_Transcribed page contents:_
------------------------------

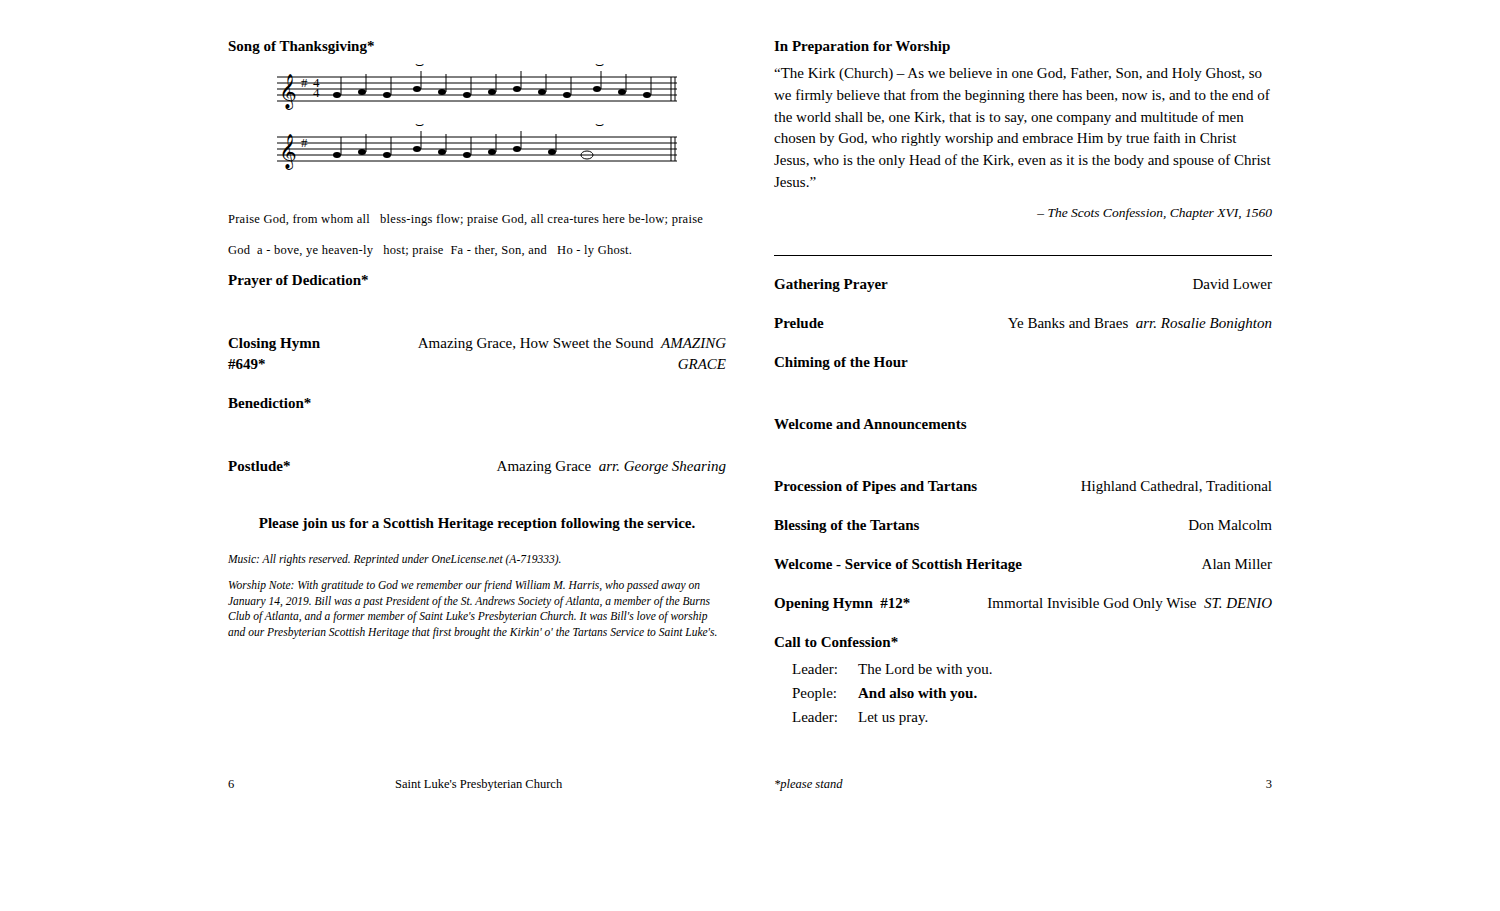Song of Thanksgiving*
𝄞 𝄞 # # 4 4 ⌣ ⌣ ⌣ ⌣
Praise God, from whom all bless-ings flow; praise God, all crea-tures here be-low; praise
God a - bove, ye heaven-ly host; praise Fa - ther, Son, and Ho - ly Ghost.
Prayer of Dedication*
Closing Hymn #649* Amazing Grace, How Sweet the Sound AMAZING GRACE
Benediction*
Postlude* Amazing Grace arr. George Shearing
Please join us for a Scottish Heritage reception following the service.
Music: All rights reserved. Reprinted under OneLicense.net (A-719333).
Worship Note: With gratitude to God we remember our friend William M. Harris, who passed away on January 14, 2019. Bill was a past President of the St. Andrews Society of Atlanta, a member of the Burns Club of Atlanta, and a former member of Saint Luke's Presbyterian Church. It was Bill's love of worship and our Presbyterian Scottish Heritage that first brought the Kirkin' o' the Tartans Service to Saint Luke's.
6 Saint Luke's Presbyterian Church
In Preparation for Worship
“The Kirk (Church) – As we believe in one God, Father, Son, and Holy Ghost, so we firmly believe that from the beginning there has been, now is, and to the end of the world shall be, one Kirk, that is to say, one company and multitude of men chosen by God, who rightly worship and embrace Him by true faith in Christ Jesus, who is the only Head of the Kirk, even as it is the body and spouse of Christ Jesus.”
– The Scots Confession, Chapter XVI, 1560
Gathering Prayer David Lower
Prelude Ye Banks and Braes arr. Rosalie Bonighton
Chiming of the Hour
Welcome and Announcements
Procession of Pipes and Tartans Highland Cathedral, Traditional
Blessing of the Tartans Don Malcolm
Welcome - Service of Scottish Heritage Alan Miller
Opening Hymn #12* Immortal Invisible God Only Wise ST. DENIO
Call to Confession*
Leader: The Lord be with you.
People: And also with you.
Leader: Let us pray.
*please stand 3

------------------------------

_Work task:_ When a line in the data holds the word "from", show that line.

_Finished task:_
Praise God, from whom all bless-ings flow; praise God, all crea-tures here be-low; praise
“The Kirk (Church) – As we believe in one God, Father, Son, and Holy Ghost, so we firmly believe that from the beginning there has been, now is, and to the end of the world shall be, one Kirk, that is to say, one company and multitude of men chosen by God, who rightly worship and embrace Him by true faith in Christ Jesus, who is the only Head of the Kirk, even as it is the body and spouse of Christ Jesus.”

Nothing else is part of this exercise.